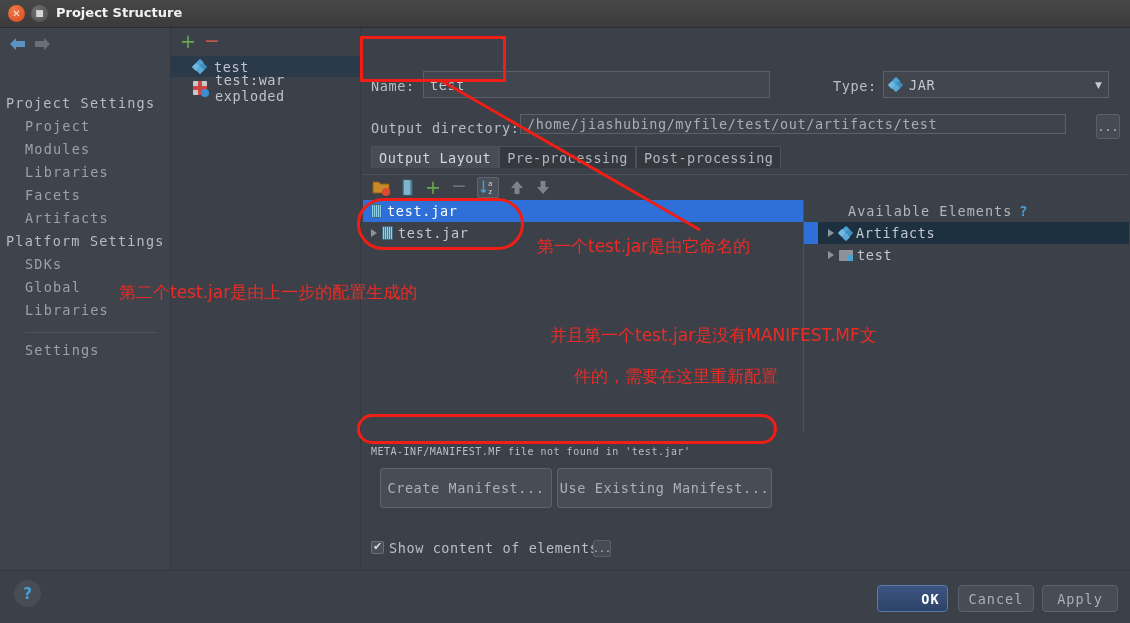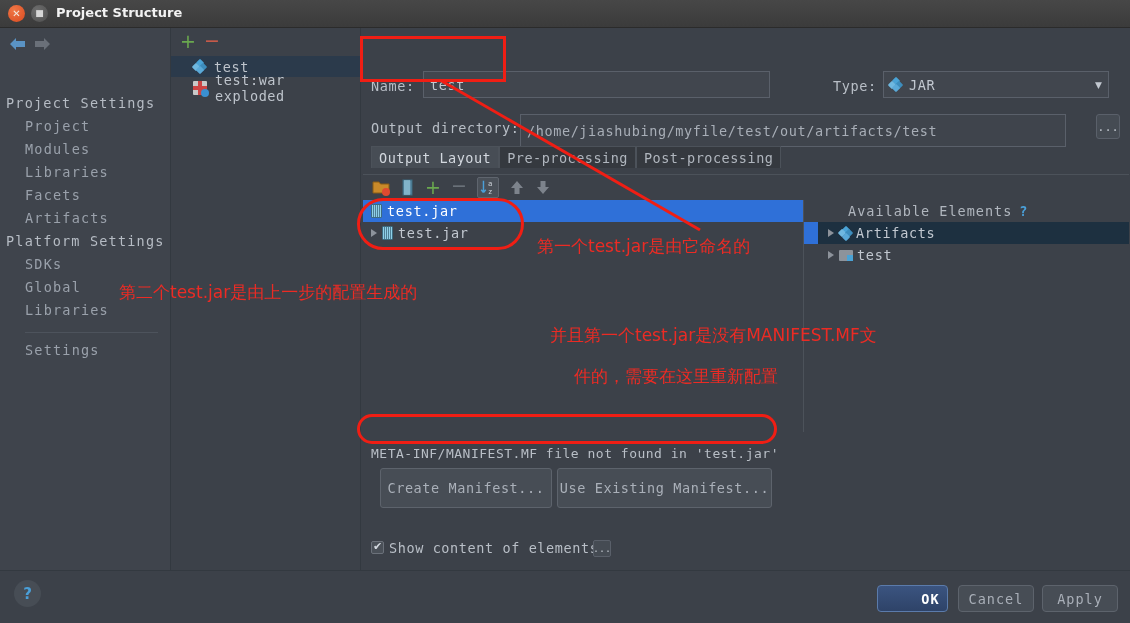--- a/index.html
+++ b/index.html
@@ -323,7 +323,7 @@
     </div>
 
     <div class="lbl" style="left:10px;top:92px;">Output directory:</div>
-    <div class="field ro" style="left:159px;top:86px;width:546px;height:33px;">
+    <div class="field ro" style="left:159px;top:86px;width:546px;height:20px;">
       <span>/home/jiashubing/myfile/test/out/artifacts/test</span>
     </div>
     <div class="btn-sm" style="left:735px;top:86px;width:24px;height:25px;border-radius:3px;">...</div>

++++++

#### Task statement:
Read each line of the material, and wherever the word "class" turns up, copy that line.

#### Output for this exercise:
     <div class="lbl" style="left:10px;top:92px;">Output directory:</div>
-    <div class="field ro" style="left:159px;top:86px;width:546px;height:33px;">
+    <div class="field ro" style="left:159px;top:86px;width:546px;height:20px;">
     <div class="btn-sm" style="left:735px;top:86px;width:24px;height:25px;border-radius:3px;">...</div>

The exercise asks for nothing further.